Sull’identità etnica dei germani

I vari gruppi tribali stanziati oltre il Reno e il Danubio vennero definiti unitariamente Germani dagli scrittori latini, ma non appartenevano ad un’unica etnia, specialmente se si considera l’etnia nell’accezione proposta da Wenskus e cioè come coscienza di gruppo, senso di appartenenza alla comunità.
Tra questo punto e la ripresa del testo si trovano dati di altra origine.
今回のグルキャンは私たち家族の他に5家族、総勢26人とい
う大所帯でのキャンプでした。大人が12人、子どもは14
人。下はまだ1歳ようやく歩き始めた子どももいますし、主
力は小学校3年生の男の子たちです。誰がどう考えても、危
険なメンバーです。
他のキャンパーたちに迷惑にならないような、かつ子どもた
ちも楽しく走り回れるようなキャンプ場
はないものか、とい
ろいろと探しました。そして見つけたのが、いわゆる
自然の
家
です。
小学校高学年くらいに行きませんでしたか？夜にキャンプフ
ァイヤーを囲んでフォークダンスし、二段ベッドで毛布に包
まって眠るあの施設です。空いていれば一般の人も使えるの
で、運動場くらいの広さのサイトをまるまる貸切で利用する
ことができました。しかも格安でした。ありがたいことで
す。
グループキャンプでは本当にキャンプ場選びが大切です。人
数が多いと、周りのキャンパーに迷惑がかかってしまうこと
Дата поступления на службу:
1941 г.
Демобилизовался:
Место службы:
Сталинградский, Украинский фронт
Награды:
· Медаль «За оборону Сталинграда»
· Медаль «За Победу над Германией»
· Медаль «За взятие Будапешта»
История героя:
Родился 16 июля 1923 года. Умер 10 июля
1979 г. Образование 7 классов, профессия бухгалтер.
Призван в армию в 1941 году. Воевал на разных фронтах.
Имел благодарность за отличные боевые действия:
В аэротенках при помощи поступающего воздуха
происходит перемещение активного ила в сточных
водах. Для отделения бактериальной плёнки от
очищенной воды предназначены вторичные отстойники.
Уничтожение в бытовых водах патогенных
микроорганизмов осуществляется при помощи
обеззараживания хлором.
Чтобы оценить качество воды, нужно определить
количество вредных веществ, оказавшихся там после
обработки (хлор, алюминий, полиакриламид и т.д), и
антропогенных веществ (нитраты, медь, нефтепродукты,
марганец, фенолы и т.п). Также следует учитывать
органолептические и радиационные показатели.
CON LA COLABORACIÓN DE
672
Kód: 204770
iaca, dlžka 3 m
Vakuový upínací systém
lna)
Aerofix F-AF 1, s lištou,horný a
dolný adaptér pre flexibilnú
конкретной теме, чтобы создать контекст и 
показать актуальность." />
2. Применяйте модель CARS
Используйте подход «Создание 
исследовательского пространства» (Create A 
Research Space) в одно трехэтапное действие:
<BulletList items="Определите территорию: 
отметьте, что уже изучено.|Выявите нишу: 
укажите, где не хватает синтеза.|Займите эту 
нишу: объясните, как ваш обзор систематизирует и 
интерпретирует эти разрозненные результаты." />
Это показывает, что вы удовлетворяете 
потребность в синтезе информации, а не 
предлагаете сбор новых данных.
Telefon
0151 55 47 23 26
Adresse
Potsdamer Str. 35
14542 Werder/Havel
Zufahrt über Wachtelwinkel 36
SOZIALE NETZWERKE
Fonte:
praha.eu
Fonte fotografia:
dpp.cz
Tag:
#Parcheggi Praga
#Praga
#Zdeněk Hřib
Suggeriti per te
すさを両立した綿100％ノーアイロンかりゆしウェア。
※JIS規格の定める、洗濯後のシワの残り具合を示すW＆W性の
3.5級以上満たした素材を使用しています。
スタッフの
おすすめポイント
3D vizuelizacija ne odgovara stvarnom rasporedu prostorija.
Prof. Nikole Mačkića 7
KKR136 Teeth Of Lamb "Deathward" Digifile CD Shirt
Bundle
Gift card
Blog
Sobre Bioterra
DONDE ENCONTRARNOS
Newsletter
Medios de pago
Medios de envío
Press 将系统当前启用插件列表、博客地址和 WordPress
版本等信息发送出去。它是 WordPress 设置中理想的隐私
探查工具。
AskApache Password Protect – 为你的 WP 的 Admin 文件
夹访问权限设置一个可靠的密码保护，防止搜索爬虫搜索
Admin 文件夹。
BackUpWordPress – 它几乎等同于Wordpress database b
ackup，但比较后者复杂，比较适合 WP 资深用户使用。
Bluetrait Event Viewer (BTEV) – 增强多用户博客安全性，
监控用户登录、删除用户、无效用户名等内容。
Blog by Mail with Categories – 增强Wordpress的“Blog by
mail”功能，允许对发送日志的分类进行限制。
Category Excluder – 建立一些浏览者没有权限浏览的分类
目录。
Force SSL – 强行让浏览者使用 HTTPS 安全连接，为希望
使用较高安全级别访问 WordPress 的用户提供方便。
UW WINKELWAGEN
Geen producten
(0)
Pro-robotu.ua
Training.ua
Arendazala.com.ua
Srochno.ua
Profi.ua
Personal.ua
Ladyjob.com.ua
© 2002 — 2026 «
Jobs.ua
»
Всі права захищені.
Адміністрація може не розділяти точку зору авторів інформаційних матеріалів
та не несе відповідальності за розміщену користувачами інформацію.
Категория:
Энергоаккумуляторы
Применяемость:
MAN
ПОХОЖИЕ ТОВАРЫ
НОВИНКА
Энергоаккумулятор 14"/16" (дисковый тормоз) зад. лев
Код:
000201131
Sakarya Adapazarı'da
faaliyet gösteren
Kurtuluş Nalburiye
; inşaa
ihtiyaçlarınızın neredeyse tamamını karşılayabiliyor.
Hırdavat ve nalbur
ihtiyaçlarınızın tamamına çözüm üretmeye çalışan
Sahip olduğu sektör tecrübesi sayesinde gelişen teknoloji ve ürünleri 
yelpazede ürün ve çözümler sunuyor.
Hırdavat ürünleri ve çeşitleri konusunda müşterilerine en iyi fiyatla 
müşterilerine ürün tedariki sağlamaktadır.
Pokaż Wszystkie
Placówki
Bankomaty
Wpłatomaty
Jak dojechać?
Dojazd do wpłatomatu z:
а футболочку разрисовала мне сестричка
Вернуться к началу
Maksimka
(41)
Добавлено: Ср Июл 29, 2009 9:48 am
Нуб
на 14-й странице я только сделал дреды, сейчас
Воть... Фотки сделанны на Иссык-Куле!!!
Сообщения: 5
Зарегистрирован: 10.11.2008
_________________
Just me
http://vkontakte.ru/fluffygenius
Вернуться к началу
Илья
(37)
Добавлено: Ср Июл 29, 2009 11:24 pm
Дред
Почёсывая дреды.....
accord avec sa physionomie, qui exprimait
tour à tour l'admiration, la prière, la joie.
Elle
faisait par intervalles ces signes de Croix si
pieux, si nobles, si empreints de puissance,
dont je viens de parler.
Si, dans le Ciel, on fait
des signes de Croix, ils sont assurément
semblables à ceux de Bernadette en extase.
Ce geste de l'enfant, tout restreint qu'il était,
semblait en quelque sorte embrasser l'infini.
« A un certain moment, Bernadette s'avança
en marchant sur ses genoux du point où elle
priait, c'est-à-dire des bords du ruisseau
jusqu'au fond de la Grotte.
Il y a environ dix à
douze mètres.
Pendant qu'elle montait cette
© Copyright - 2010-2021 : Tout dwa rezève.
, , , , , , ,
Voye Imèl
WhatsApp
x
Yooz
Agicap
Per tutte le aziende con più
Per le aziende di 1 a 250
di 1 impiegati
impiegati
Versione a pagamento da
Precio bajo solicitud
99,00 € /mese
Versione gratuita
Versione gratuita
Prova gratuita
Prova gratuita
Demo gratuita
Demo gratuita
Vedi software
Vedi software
L’etnia, quindi non riguarda tanto la comunanza di lingua, usi e costumi o l’origine biologica, ma è piuttosto una costruzione identificativa che si venne formando, nel caso dei Germani, attraverso l’unione delle tribù, i contatti con i Romani e le migrazioni che possono essere considerate un processo di etnogenesi: significativo il caso dei Goti che si formarono come popolo unitario nel corso della trasferimento dalla Scandinavia, alla zona a nord del Mar Nero, attraverso i contatti con le tribù germaniche, i nomadi di stirpe iranica e infine le città greche.

[1] I visigoti si aprirono alla cooperazione con il clero, tant’è che nei concili di Toledo vescovi e aristocratici si riunivano per deliberare su qualunque questione attinente alla politica del regno. Fu, tuttavia, l’invasione araba della Spagna (711) ad impedire una stabile dominazione.